A few more years in California. Hitchhiking adventures up and down the coast. Following the Grateful Dead for a while. Way too much partying. And eventually back to Colorado, where her son was born and responsibilities needed tending. Just keeping up with the flow of stories out of Shavonne is exhausting on its own.
Over the course of an hour, we talk about social justice, our shared love of journalism, how YS grew from a center-stapled Reader’s Digest-sized circular into a perfect-bound, full-color glossy. We talk a lot about the struggles — the recession in 2009, or when the publication almost drowned in the floods.
“In the floods, in ’13, that was brutal,” she says. “The fourth quarter is always my most profitable time of the year and we lost $20,000. And that’s when I really started to struggle. I remember the sky was falling, and just I’m in the hole, and I already spent all this money expanding, moving into Boulder and expanding into borrowed money for Brides to Babies (a second magazine title she published for several issues before shuttering it), and then the floods hit… And that was kind of the start of a spin out period, I spun out for a couple of years, like really struggled with mental health, mental outlook and got really, really dark.”
Her eyes mist over just a little as she recounts the experience and she breaks eye contact for a moment, looking towards the far end of the bar as though it’s a window into the past. But it’s a brief reverie, and within moments, Shavonne is smiling at the thought of coming out against the Iraq war right after 9/11 and the ensuing hate mail.
“You will never bully me,” she says to those who would love to silence the YS voice.
“I will print the truth. I’ve had amazing editors,” she says nodding at me. “You, Andra (Coberly), Eric (Maulbetsch), De La (current Managing Editor Johnathen De La Vaca).
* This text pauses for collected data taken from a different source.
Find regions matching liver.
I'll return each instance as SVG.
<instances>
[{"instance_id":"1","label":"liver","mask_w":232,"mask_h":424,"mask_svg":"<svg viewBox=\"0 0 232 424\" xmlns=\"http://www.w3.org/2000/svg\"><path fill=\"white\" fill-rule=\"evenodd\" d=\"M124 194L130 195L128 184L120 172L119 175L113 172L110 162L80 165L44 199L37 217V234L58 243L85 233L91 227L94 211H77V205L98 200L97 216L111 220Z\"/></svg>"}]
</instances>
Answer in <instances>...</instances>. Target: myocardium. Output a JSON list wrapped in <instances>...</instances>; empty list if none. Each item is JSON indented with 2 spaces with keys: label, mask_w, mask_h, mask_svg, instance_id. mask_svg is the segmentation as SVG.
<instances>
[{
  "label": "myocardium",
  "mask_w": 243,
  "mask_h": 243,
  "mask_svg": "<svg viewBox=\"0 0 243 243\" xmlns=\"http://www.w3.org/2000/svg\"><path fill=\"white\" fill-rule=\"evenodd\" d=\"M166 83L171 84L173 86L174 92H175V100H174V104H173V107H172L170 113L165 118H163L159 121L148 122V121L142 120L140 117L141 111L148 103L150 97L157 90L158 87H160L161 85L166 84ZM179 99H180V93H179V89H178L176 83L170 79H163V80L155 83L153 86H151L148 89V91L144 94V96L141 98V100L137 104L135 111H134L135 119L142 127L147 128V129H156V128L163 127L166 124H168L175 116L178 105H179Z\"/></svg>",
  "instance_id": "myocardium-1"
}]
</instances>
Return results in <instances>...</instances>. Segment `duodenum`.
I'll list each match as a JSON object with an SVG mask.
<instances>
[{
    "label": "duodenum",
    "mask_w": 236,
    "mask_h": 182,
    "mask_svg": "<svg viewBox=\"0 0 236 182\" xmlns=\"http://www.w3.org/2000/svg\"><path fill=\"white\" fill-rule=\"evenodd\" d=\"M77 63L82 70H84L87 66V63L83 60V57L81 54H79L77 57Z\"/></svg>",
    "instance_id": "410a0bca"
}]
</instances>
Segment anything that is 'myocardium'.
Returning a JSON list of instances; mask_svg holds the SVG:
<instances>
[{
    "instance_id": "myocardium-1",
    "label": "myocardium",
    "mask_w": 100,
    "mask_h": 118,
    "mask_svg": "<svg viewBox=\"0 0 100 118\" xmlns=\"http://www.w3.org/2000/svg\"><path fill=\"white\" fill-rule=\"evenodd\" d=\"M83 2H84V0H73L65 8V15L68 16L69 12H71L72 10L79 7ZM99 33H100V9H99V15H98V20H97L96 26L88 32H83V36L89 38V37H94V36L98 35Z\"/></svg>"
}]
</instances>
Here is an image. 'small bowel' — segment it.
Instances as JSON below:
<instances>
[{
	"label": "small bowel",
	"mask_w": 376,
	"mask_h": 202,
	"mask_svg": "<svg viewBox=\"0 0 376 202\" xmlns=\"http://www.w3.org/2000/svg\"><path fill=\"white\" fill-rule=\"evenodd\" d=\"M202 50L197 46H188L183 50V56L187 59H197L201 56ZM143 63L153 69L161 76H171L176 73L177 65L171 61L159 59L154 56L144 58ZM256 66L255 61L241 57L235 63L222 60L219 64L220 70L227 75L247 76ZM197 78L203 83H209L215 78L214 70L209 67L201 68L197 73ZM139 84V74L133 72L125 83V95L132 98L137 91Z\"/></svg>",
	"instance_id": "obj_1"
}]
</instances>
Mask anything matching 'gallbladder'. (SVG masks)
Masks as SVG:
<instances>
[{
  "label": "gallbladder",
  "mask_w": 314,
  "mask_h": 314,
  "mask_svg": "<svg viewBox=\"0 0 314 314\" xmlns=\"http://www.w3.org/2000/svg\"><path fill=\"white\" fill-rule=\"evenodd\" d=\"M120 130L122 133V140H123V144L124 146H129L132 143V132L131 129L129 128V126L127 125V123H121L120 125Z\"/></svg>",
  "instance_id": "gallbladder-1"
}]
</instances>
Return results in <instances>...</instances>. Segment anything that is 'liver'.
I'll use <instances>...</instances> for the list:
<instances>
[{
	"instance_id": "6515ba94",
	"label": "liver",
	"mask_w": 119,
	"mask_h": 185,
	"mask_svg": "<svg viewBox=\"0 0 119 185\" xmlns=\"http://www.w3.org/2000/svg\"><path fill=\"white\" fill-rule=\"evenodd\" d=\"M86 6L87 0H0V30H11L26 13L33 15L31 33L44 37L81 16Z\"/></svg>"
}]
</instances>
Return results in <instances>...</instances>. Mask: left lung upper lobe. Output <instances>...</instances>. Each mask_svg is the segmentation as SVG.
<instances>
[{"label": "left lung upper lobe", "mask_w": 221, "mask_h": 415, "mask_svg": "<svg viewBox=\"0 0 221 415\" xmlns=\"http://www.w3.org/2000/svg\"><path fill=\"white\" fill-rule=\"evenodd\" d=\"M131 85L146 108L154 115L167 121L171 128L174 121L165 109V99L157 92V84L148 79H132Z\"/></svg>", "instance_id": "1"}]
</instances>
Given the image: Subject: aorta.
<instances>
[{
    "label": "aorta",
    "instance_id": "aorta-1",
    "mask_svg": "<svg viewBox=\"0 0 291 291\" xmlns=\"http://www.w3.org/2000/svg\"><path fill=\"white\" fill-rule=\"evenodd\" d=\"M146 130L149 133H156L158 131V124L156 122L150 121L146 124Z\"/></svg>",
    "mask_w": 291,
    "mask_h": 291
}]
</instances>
I’ve had amazing editors and people who really have worked hard to put the truth out there.”
It’s the base ingredient that has earned Yellow Scene more than 100 journalism awards from the Colorado Press Association and the Society of Professional Journalists in its run, along with plenty of mud-slinging from local Facebook groups filled to the brim with right-wing, white fragility — and the occasional death threat.
Meanwhile, the Yellow Scene’s editorial bent remains progressive. Just like Shavonne. The Yellow Scene is a crusader. Just like Shavonne. It’s not afraid of controversy — it even seeks it out. Just like Shavonne. The Yellow Scene prizes truth above anything, just like Shavonne.
And the truth is, it’s impossible to see where the Yellow Scene ends and Shavonne begins.
And she couldn’t imagine it any other way.